Después de comer y descansar un rato prudente, la casa de Barruelo se revoluciona. Los adultos preparamos la merienda para llevar mientras los niños, subían y bajaban las escaleras buscando sus chaquetas y zapatillas para la excursión.
Nos dirigimos en coche hacia Santa María de Redondo -pueblo de la Pernía-, en donde se encuentra el estacionamiento y punto de partida del recorrido para llegar a "la cueva del cobre". Cruzamos primero San Juan y luego Santa María, pueblos realmente hermosos, sus construcciones típicas de piedra y madera van dejando pequeños pasos para ir avanzando mientras se perciben los campos ganaderos: vacas y caballos se ven pastar mientras un grupo de ovejas nos corta el camino por unos minutos buscando mejores pastos.
Llegamos al estacionamiento. Ahí nos recibe un gran letrero que nos informa del recorrido. Hay cinco kilómetros de distancia para llegar, así que nos animamos todos y comenzamos la travesía por el camino señalizado que va bordeando el río Pisuerga. Es agradable caminar por esos parajes de montaña sintiendo el río siempre cercano; el único inconveniente es que el sendero preparado está lleno de piedras y mi calzado no es el apropiado, tiene la suela muy delgada y siento en las plantas de los pies cada piedra, sin embargo, me animo porque el paisaje es bello y quiero llegar a conocer la cueva aunque sea la última de la fila de expedicionarios. Mi pequeño Izan, que jamás había realizado una salida tan larga iba más entusiasmado que cualquiera de nosotros. Recogió del camino un palo que le ayudaba a caminar e iba primero que nadie revisando el sendero como si él fuera el guía de la misma. Lo dejé que disfrutara de la aventura, iba acompañado de mi cuñada, su marido y sus dos hijos. Teo en cambio iba conmigo, más bien tirando de mi. Hay tramos del camino en que me faltaba el aire, curvas empinadas que me hacían pensar por momentos que no llegaría; los kilos demás me pasaban factura, además, no es válida la experiencia de tres horas dando vueltas por un centro comercial, definitivamente no.

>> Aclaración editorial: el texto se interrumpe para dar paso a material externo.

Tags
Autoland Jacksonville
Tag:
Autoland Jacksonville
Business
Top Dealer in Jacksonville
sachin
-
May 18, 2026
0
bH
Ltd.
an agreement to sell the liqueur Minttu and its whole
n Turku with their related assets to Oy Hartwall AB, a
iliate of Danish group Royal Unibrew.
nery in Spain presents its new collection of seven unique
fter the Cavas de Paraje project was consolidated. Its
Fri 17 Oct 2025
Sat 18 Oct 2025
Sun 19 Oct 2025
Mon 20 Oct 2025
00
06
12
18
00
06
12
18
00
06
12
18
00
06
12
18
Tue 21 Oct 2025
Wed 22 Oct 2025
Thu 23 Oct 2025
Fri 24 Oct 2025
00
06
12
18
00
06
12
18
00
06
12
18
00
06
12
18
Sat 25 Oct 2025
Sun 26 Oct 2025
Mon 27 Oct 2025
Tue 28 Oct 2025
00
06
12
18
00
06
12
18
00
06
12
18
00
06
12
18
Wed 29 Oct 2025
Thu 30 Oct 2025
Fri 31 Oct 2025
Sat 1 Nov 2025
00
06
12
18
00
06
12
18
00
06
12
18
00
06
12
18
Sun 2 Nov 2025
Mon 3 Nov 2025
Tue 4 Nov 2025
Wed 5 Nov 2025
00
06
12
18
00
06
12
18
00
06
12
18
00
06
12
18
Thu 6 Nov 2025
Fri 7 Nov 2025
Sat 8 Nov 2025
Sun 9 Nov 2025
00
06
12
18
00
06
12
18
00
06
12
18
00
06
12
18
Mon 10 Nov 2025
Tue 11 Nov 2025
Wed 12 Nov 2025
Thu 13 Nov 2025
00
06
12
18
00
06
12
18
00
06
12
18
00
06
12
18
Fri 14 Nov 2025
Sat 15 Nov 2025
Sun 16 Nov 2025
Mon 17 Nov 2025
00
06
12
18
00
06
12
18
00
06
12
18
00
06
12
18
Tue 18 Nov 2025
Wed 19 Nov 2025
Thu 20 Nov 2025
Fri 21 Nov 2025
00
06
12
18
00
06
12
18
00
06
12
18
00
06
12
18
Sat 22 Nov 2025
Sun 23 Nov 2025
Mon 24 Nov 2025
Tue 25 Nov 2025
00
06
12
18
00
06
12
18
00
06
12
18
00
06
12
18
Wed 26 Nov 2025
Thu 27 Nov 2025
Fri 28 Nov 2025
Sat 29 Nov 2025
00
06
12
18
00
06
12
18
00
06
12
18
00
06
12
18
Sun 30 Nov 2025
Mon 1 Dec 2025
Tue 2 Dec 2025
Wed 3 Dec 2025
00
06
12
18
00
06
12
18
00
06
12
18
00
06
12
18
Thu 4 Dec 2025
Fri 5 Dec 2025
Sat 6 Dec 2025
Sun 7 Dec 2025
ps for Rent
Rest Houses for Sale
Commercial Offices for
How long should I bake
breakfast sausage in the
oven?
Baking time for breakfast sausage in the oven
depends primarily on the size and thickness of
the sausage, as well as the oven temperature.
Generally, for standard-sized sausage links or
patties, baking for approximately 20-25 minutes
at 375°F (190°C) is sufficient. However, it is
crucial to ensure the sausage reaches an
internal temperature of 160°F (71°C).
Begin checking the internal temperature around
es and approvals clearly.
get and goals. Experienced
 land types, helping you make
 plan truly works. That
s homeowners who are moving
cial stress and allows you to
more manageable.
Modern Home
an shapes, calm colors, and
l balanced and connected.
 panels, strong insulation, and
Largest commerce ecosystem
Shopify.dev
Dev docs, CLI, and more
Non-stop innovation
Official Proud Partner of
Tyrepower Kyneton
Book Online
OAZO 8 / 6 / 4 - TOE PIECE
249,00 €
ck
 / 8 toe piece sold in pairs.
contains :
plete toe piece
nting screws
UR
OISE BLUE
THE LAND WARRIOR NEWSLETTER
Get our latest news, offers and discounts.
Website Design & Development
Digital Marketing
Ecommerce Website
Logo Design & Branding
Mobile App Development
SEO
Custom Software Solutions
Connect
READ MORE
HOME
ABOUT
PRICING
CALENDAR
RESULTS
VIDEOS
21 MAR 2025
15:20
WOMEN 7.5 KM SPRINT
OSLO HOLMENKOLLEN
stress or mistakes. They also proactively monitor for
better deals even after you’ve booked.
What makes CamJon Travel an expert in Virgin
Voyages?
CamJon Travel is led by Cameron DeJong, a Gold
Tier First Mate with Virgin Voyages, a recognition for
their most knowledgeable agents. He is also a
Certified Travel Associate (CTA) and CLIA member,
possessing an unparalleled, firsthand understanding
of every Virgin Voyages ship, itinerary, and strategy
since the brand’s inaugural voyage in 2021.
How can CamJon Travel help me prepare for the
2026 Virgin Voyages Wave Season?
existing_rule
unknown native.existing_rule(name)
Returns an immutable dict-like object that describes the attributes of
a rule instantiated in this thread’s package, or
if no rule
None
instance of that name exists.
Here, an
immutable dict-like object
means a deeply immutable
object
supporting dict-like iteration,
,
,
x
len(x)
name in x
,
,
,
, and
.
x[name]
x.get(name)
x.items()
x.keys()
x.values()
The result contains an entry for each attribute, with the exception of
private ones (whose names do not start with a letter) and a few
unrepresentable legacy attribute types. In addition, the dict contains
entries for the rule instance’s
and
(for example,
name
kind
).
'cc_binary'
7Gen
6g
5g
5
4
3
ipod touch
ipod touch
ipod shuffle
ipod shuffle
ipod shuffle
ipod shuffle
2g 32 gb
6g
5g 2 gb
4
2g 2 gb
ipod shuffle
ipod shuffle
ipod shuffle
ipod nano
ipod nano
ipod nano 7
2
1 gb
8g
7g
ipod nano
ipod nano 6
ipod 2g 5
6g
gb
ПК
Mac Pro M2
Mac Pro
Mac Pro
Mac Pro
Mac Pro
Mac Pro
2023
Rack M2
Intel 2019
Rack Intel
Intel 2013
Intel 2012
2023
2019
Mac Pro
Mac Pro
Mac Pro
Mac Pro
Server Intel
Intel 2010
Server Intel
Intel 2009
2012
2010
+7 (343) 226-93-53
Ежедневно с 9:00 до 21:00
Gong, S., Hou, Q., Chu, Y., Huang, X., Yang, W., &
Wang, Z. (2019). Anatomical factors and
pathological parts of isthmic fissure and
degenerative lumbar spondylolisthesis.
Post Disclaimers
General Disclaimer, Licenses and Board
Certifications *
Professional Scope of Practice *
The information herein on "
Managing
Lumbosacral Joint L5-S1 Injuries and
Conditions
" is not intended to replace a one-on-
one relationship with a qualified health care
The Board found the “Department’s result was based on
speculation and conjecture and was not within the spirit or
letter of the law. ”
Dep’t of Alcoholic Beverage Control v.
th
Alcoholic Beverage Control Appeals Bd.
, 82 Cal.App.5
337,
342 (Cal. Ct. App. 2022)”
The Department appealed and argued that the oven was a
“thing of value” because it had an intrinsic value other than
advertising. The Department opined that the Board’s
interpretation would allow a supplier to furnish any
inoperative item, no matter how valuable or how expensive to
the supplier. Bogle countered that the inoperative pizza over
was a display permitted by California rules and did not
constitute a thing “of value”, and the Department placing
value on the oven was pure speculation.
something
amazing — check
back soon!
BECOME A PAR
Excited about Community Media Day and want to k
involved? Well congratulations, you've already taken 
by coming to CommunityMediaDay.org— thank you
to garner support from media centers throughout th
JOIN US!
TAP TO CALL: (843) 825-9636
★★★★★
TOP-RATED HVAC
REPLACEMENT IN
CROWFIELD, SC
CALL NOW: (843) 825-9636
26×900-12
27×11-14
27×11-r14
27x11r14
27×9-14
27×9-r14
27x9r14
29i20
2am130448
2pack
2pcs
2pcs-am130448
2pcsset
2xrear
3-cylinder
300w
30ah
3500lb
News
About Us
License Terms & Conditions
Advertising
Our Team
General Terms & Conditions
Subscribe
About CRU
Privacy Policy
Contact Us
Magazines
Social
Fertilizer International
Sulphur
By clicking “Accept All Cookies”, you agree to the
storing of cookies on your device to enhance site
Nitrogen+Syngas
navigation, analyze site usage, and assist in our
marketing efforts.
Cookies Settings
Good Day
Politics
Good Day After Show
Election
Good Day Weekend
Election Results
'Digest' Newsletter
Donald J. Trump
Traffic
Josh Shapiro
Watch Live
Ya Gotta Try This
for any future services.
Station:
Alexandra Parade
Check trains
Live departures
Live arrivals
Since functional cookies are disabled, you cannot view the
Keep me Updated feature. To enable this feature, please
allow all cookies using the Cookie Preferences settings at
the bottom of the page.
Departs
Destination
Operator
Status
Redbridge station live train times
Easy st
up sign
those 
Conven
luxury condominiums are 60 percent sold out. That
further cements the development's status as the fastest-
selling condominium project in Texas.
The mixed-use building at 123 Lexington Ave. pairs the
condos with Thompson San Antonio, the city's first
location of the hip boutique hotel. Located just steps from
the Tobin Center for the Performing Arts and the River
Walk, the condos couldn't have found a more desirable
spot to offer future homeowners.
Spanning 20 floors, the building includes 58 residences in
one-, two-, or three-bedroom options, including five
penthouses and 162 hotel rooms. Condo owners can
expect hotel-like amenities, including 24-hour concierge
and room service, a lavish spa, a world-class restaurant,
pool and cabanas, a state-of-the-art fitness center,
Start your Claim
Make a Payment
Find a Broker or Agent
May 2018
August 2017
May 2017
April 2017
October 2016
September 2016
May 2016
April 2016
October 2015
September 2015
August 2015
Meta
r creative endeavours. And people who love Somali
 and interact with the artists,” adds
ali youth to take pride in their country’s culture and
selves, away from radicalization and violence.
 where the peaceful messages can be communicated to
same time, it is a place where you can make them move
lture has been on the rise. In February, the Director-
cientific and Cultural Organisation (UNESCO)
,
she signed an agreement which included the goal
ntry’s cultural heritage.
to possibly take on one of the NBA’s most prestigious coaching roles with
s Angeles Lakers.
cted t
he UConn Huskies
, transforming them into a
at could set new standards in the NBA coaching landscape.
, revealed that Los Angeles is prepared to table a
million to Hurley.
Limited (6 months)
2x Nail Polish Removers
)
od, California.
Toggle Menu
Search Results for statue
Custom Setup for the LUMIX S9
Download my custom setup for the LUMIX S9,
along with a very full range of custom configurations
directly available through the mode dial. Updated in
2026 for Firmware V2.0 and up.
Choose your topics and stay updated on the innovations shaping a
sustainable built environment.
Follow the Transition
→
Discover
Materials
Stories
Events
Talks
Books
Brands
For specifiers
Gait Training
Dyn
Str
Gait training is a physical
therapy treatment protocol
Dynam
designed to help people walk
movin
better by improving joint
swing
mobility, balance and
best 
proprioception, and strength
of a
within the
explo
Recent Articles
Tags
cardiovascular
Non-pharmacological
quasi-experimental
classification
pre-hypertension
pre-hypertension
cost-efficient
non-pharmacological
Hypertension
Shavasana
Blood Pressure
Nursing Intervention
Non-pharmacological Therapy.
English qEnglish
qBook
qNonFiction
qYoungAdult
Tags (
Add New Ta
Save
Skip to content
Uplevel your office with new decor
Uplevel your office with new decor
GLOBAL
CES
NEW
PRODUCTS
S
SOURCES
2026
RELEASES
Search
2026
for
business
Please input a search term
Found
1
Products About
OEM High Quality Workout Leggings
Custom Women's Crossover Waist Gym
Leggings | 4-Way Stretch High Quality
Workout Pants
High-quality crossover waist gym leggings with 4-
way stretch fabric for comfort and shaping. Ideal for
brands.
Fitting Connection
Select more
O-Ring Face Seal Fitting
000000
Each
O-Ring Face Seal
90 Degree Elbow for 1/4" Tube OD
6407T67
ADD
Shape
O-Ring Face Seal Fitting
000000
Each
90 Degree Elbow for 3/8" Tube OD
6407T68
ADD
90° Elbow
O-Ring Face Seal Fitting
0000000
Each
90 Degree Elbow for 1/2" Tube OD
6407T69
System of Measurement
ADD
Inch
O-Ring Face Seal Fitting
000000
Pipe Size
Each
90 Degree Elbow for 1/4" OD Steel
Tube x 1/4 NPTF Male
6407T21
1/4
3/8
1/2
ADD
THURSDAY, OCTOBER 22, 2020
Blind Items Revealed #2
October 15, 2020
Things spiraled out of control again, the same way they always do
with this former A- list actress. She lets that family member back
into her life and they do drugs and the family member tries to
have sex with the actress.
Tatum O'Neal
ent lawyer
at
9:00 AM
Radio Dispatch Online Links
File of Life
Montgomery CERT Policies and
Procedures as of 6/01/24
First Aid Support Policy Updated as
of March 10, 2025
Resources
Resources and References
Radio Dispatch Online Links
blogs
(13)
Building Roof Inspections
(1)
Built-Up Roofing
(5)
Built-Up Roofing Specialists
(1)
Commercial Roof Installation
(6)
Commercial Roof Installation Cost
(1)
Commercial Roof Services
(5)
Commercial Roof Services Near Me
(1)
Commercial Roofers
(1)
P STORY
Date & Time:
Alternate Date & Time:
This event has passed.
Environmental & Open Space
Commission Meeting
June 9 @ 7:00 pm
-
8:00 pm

Teo insistía en animarme, me decía igual que a los niños, que falta poco, y yo le creía porque él ya había realizado esta excursión años antes. Después de una larga curva que probó todas mis fuerzas vimos un cruce de caminos con un pequeño letrero, ahí descansaban ya sobre unas piedras nuestros compañeros de travesía. Me alegré por un momento, pensé que sería igual que en las carreras de bicicleta-la vuelta a España o el tour de Francia- y que en el letrero diría que nos faltaba el último kilómetro para llegar a la meta, pero NO. Ahí nos avisaban que estábamos recién a la mitad del camino, nos quedaban aún dos kilómetros y medio para llegar. Pensé que no sería capaz, más aún cuando me mostraron las inmensas piedras bajo las cuales se encontraba la famosa cueva. Sobre ellas volaban seis a ochos águilas. Yo las miraba y deseaba tener su facilidad para surcar esas alturas pero desgraciadamente no era así y sabía que tenía que sacar fuerzas de algún sitio para seguir adelante.
Un enorme orificio dentro de un macizo rocoso se abría ante nosotros y hasta para llegar a su entrada nos exigió el último esfuerzo escalando una zona pedregosa por cuyo costado pasaba la fresca agua del Pisuerga.
De lejos no parece una gran cueva, pero en la medida que te vas acercando te das cuenta de sus proporciones, éramos enanitos dentro de ella. Su interior fresco y oscuro estaba siendo utilizado por cantidad de alondras para sus nidos, ahí entraban y salían con su vuelo rápido haciéndonos pensar al comienzo que se trataba de murciélagos. Al costado izquierdo del interior de la cueva está la salida de agua que por muchos años se pensó era el nacimiento del río Pisuerga. Fue años más tarde, en 1980, cuando gracias a la sequía y por ende, a la bajada del caudal del río, que se pudo explorar el sifón. Esto dio por conclusión que el agua mana mucho más arriba en Cobarrés y que luego se vuelve subterráneo hasta volver a fluir en la cueva del cobre.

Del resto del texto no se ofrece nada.